Do air purifiers help get rid of dust mites?
Nobody likes to share their home with unwanted intruders, and unfortunately, it’s not uncommon for dust mites to like your home. In fact, one survey found that dust mites were infested in 84% of households in the United States. For those with dust mite allergy, this presents a whole new scheme of problems, including sneezing and a stuffy or runny nose.
For many people, it’s the proteins in dust mite droppings that cause symptoms, not the mites themselves, according to scientists at the National Institute of Environmental Health Sciences. Once dust mites have a fine squeak of dead skin cells, the enzymes they use to break down food come out the other end in tiny fecal pellets, which are incredibly powerful allergens, according to Portnoy.
Litter gets caught in “dust traps” such as rugs, rugs, blankets, and curtains.
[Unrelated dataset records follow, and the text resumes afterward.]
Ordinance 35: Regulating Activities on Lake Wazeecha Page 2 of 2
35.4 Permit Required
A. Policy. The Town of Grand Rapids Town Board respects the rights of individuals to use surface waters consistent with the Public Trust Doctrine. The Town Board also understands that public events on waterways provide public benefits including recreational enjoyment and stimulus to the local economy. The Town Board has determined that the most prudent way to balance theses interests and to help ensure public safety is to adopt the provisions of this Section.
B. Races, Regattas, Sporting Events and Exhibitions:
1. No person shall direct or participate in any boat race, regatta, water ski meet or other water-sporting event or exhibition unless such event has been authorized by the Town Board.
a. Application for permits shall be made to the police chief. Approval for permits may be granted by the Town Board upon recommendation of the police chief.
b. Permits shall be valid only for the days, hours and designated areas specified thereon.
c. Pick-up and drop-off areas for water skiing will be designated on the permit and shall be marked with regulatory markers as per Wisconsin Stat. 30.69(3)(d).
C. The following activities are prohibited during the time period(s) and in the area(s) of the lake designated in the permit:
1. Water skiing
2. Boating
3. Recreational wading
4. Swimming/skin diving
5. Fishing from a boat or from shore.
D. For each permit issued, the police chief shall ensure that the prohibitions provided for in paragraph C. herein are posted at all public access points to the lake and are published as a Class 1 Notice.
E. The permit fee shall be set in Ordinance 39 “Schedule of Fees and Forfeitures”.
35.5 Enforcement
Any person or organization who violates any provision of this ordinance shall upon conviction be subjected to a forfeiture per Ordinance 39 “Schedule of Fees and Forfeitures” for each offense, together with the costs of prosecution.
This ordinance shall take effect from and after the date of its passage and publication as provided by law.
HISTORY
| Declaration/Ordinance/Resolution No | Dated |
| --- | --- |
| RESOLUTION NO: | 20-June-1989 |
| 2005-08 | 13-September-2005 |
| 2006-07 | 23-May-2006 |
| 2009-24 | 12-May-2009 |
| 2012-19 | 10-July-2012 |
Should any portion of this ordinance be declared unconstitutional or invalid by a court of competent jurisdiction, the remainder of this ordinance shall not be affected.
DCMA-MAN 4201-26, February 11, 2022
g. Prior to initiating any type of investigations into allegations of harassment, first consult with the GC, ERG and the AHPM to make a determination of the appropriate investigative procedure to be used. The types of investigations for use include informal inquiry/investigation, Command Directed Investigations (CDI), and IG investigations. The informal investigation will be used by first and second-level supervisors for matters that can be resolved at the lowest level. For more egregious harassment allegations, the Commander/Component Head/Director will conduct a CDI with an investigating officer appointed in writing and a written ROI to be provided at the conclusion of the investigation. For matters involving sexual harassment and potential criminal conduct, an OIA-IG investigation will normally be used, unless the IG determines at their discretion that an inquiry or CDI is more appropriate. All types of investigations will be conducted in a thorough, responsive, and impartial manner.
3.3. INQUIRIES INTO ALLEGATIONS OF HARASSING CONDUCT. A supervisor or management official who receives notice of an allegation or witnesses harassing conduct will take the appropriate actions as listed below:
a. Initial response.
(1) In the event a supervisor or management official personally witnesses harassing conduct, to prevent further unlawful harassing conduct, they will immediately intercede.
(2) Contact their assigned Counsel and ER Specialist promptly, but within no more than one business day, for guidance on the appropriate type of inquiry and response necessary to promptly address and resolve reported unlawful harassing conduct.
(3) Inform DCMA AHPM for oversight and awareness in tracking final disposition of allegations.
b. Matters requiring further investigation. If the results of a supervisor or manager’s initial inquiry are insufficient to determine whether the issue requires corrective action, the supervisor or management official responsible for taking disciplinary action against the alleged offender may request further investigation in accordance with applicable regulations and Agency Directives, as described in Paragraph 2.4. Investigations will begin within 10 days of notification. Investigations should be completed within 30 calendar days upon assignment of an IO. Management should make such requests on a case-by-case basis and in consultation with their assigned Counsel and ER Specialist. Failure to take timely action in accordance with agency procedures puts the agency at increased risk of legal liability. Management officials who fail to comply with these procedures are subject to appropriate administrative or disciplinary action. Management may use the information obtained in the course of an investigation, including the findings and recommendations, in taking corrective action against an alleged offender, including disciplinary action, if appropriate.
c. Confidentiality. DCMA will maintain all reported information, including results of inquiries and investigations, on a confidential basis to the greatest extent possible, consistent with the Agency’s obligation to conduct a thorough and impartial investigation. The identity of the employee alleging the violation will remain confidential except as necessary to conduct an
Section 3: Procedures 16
So instead of relying on an air purifier, scientists say the best way to get rid of dust mite droppings is to steam dry furniture and soft furnishings, vacuum carpets, and swap out your bedding for an allergen-resistant alternative.
How will you know if air purifiers help remove dust?
Once your air purifier is on, it can be hard to tell if anything is going on. After all, we can’t actually see dust particles with the human eye. You can determine how much an air purifier helps remove dust by pausing before making a purchase and noticing your symptoms. After purchasing an air purifier, do the same and compare notes.
The higher the Clean Air Delivery Rate (CADR), the more floor area your air cleaner can cover, and the more effective it will be, according to the Environmental Protection Agency. CADR is based on air flow rate and removal efficiency. This is how much clean air your device spits out in cubic feet per minute, so it’s important to buy an air purifier the right size for the job.
Above all, personal experience may be the best indicator of effectiveness. You should notice that the cold and itchy nose that used to be bothering you are getting better. This may indicate that there are fewer dust particles, dust mite droppings, and other pollutants that cause an allergic reaction. Check out our guide to the best air purifiers for allergies if you’re looking to breathe easy.